There are many cases and opinions to the same effect. Bailey v. U. S., 109 U. g. 432, 3 Sup. Ct. 272; 15 Op. Attys. Gen. 245; 16 Op. *10Attys. Gen. 278. The intention of congress in enacting these statutes, and their purpose, should be kept in view while-construing them. The record shows that Dulaney was insolvent when he made the contract with the government, and that he contracted with Scudder & Co. to obtain the advances before he had performed any work on his contract. When he made the contract of March 31, 1894, and executed the power of attorney, he had no claim against the government. He had done no work. In Hobbs v. McLean, supra, the court said:

“When those articles were signed, there was no claim against the government to be transferred. * * * What is a claim against the United States is well understood. It is a right to demand money from the United States. Peck acquired no claim in any sense until after he had made and performed wholly, .or in part, his contract with the United States. Section 3477, Rev. St, it is clear, only refers to claims against the United States which can be presented by the claimant to some department or officer of the United States for payment, or may be prosecuted in the court of claims.”

The arrangement, therefore, made by Dulaney with Scudder & Co. to obtain the means to carry out.the former’s contract with the government, was not the transfer of a claim within the meaning of section 3477, and does not violate the letter or spirit of that section. This agreement and power of attorney of March 31, 1894, are not made null and void, as between the parties to it, by the statute. On the 27th of May, 1895, another contract was made between Dulaney and Scudder & Co. By the terms of this contract, Dulaney transferred his interest in his government contract to Scudder & Co. The language used is:

‘‘The said U. O. Dulaney does hereby transfer, assign, and set over 'to said parties of the second part (Scudder & Co.) his said contract, and all his rights and interests thereunder; the said parties of the second part agreeing'and obligating themselves to complete said levee work according to the conditions of the said contract and requirements of the U. S. government.”
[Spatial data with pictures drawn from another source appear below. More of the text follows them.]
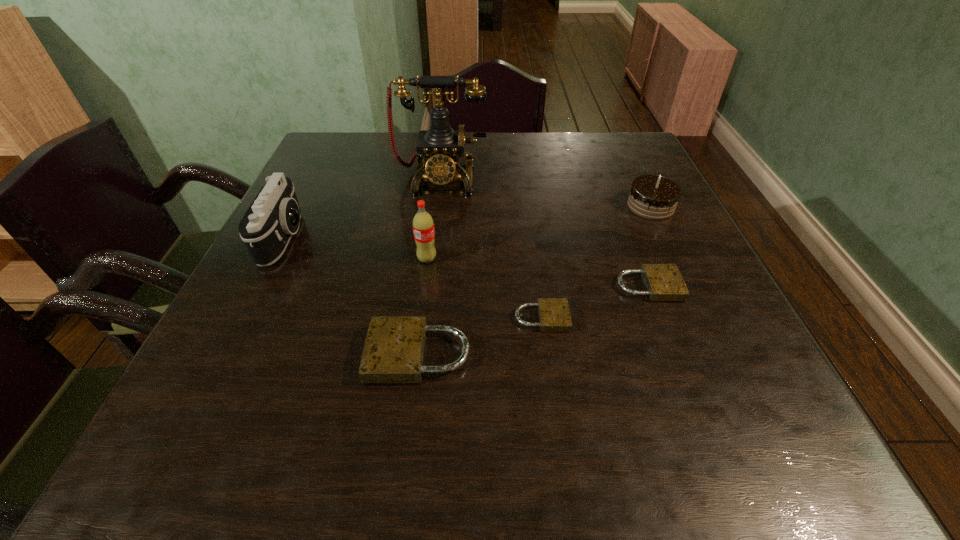
Identify the location of object that is at the near edge. This screenshot has width=960, height=540. (394, 348).

Where is `object located in the left edge section of the desktop`? This screenshot has width=960, height=540. object located in the left edge section of the desktop is located at coordinates (274, 216).

I want to click on padlock positioned at the right edge, so click(663, 282).

Where is `chocolate cake that is at the right edge`? Image resolution: width=960 pixels, height=540 pixels. chocolate cake that is at the right edge is located at coordinates (653, 197).

Where is `vacant space at the far edge`? This screenshot has height=540, width=960. vacant space at the far edge is located at coordinates (491, 137).

This screenshot has width=960, height=540. Find the location of `vacant area at the near edge`. vacant area at the near edge is located at coordinates (633, 395).

Where is `vacant area at the left edge of the desktop`? This screenshot has width=960, height=540. vacant area at the left edge of the desktop is located at coordinates (344, 224).

At what (x,y) coordinates should I click in order to perform the action: click on free region at the right edge. Please return your answer as a coordinate pair (x, y). Looking at the image, I should click on (692, 290).

Image resolution: width=960 pixels, height=540 pixels. I want to click on vacant space at the far right corner of the desktop, so click(x=600, y=154).

The image size is (960, 540). What are the coordinates of `vacant space at the near right corner of the desktop` in the screenshot? It's located at pyautogui.click(x=730, y=372).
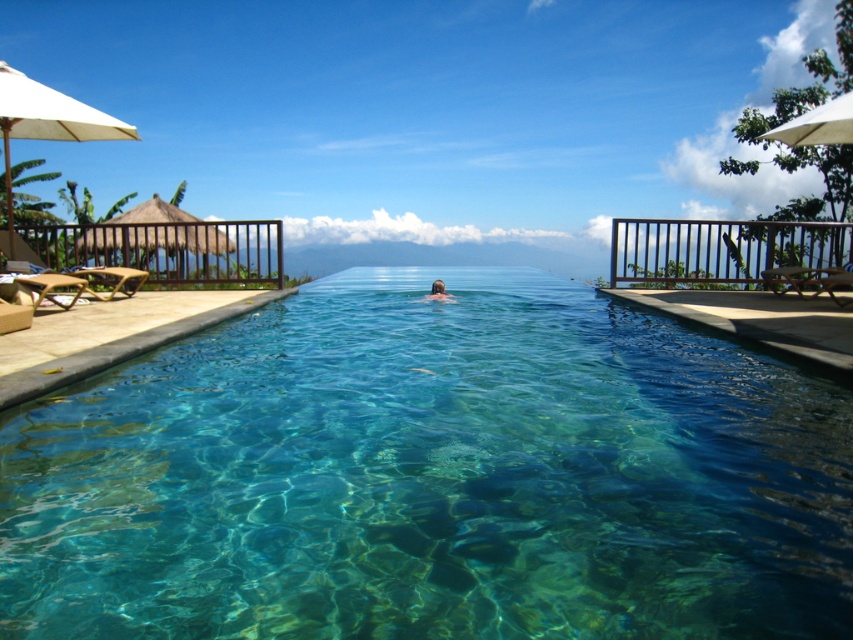
Measure the distance between point (1, 129) and camera.

A distance of 9.50 meters exists between point (1, 129) and camera.

Does white fabric umbrella at left have a larger size compared to brown hair at center?

Yes.

Identify the location of white fabric umbrella at left. (45, 122).

Is clear glass pool at center shorter than white fabric umbrella at upper right?

Incorrect, clear glass pool at center's height does not fall short of white fabric umbrella at upper right's.

Is clear glass pool at center taller than white fabric umbrella at upper right?

Yes, clear glass pool at center is taller than white fabric umbrella at upper right.

Who is more distant from viewer, (x=440, y=532) or (x=811, y=136)?

The point (x=811, y=136) is behind.

I want to click on clear glass pool at center, so click(432, 476).

Is clear glass pool at center above white fabric umbrella at left?

No, clear glass pool at center is not above white fabric umbrella at left.

Measure the distance between point (625, 365) and camera.

Point (625, 365) is 5.69 meters away from camera.

Which is behind, point (302, 630) or point (51, 104)?

The point (51, 104) is behind.

Image resolution: width=853 pixels, height=640 pixels. I want to click on clear glass pool at center, so click(x=432, y=476).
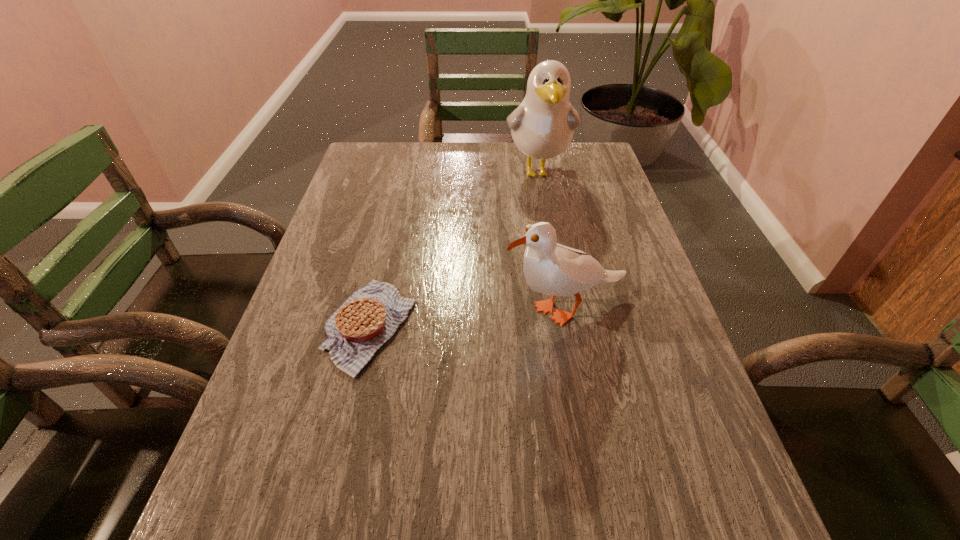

Under this transfer, Scudder & Co. completed the work, received payments from the government on estimates, and now claim to own the amount due from the government for the. work. This last agreement is the transfer of a contract, within the meaning of section 3737. Such transfers are not, by that section, declared null and void. The statute causes the “annulment of the contract * * * so transferred so far as the United States are concerned,” It is intended, as we have shown, for the protection of the United States. The government'was free to treat it as annulled, or to recognize the assignment. In Burck v. Taylor, 152 U. S. 648, 14 Sup. Ct. 701, commenting on this statute, the court said:

“The express declaration that, so- far as- the United States are concerned, a transfer shall work an annulment of the contract, carries, by clear implication, the declaration that it shall have no such effect as between the contractor and his transferee. In other words, as to them, the transfer is like any other transfer of property, and controlled by the same rules, its invalidity is only so far as the government is concerned, and it alone can raise any question of the violation of the statute. The government, in effect, by this section, said to every contractor, ‘You may deal with your contract as you please,’ and as you may deal with any other property belonging to you, but, so far as we are concerned, you, and you only, will be recognized either in the execution of the contract or in the payment of the consideration.’ ” ,

*11The court having taken jurisdiction of the cause to settle this controversy as to the ownership of the fund, and to enjoin Dulaney from receiving it, it is a familiar principle that it should settle the whole matter. It was right, therefore, to ascertain the amount due the complainant from the defendant, and to render a personal decree for such sum. The decree of the circuit court is affirmed.